**Задание 1:**
Определите, согласуется ли каждое утверждение с извлечённым текстом: (a) дела у отца в Америке шли прекрасно; (b) за выступления отцу ничего не платили; (c) отец вернулся позже, чем намеревался. На каждое ответьте «да» или «нет» и приведите решающие слова текста дословно.
**Задание 2:**
Приведите в виде JSON-списка строк строки записей, начиная с самого начала записей и заканчивая строкой, содержащей «picture [335, 371, 528, 506]», включительно. Каждая строка должна быть отдельным элементом списка, пустые строки пропустите.

Теккерей в воспоминаниях современников
Шрифт:
Мы все повеселели, когда отец стал присылать нам письма из Америки. Теперь мы словно говорили с ним и знали, что с ним происходит. Дела у него шли прекрасно, он был в отличном настроении, повсюду обрастал друзьями, ему платили за выступления. В одном из писем он просил прислать ему "парочку запасных желудков" - так хлебосольны были его новые заокеанские друзья, так многочисленны обеды и ужины, которые он должен был почтить своим присутствием. И лето, и зима тянулись очень долго, весне и вовсе не было конца, как вдруг до нас дошло известие, что он вернется много раньше, чем намеревался. Если не ошибаюсь, ему попался на глаза корабль, идущий в Англию, и он, поддавшись настроению, мигом собрался и уехал.

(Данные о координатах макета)
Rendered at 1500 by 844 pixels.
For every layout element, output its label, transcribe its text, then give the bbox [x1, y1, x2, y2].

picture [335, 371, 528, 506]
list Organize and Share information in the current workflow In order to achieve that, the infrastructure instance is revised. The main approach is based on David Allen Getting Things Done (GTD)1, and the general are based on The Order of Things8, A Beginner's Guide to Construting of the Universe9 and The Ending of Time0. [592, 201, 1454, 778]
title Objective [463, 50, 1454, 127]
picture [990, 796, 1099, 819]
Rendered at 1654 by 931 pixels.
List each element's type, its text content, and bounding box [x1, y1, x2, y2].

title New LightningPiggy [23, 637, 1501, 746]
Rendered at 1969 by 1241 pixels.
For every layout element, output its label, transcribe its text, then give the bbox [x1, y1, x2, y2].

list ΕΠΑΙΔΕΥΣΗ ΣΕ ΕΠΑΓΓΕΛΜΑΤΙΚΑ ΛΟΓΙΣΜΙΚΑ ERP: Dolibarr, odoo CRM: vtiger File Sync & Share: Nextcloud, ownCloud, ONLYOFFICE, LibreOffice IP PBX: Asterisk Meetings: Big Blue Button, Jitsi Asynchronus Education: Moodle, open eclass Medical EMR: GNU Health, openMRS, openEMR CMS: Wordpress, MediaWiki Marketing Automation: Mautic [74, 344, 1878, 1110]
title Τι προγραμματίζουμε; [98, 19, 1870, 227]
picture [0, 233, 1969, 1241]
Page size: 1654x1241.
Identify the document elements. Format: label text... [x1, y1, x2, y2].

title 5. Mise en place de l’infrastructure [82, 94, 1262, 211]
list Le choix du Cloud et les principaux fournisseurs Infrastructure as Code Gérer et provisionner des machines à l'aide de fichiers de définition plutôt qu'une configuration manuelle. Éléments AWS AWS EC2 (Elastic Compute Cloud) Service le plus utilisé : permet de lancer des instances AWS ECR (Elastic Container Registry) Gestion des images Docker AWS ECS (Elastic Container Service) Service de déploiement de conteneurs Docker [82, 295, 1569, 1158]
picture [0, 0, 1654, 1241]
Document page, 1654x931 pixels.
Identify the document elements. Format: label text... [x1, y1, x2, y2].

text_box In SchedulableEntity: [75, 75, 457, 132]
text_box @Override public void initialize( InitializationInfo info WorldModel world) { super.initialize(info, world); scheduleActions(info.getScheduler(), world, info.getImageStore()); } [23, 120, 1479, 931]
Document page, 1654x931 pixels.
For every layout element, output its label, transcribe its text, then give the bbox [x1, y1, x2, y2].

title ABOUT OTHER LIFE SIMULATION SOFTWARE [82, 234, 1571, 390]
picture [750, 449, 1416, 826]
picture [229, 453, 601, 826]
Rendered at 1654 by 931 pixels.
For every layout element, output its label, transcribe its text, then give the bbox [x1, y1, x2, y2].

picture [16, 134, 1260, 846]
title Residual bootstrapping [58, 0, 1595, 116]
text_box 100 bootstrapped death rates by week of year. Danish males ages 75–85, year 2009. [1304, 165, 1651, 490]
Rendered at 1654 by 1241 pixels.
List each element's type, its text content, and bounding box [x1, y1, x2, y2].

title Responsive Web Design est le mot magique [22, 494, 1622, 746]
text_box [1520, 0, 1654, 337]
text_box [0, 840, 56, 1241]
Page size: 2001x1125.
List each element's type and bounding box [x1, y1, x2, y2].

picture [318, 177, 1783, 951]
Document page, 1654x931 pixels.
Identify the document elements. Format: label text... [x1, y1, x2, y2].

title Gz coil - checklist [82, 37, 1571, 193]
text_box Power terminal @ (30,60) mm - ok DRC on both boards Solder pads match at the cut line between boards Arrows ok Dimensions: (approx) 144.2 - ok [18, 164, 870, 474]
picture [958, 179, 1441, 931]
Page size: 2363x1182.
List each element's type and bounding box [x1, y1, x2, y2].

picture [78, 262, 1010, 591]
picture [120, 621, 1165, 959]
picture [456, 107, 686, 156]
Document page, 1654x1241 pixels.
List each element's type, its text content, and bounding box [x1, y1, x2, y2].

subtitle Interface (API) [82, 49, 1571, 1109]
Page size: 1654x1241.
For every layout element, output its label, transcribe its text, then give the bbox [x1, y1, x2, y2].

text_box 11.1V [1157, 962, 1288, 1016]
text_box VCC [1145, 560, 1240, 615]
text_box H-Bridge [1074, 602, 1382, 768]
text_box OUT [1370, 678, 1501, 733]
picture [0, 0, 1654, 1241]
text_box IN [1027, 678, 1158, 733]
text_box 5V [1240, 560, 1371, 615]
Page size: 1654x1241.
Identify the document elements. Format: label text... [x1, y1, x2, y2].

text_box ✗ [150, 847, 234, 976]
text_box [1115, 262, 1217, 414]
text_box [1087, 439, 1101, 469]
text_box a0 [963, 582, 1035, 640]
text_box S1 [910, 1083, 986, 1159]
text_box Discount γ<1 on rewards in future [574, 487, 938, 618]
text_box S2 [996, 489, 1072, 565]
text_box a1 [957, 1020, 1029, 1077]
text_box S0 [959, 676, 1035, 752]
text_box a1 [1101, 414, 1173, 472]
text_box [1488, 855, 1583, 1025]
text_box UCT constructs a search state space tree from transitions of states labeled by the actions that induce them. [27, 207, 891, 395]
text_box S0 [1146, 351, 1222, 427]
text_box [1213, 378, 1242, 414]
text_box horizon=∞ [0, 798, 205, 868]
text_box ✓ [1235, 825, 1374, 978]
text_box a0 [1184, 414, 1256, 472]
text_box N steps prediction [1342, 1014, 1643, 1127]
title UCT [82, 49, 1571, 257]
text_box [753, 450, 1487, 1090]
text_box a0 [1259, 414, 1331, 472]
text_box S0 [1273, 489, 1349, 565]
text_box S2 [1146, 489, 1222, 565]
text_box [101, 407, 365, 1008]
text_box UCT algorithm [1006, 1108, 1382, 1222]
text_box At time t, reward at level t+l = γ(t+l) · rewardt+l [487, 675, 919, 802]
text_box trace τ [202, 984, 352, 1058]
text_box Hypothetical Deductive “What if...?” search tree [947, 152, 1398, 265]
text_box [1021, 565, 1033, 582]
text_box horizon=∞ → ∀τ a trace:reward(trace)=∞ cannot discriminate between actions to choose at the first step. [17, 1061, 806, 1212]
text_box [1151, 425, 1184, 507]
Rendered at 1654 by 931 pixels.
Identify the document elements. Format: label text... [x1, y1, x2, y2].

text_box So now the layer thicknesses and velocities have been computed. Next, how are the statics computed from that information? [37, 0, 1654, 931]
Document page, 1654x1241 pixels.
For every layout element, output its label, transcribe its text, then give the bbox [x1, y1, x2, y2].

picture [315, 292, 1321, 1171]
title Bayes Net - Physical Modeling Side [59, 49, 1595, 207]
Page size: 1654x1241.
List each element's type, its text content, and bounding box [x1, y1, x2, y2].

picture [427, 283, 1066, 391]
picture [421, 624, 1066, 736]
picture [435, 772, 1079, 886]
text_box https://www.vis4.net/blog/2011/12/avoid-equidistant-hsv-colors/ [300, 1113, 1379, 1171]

**Разобранный ответ 1:**
(a) Да: «Дела у него шли прекрасно».
(b) Нет: «ему платили за выступления».
(c) Нет: «он вернется много раньше, чем намеревался».

**Разобранный ответ 2:**
[
  "Rendered at 1500 by 844 pixels.",
  "For every layout element, output its label, transcribe its text, then give the bbox [x1, y1, x2, y2].",
  "picture [335, 371, 528, 506]"
]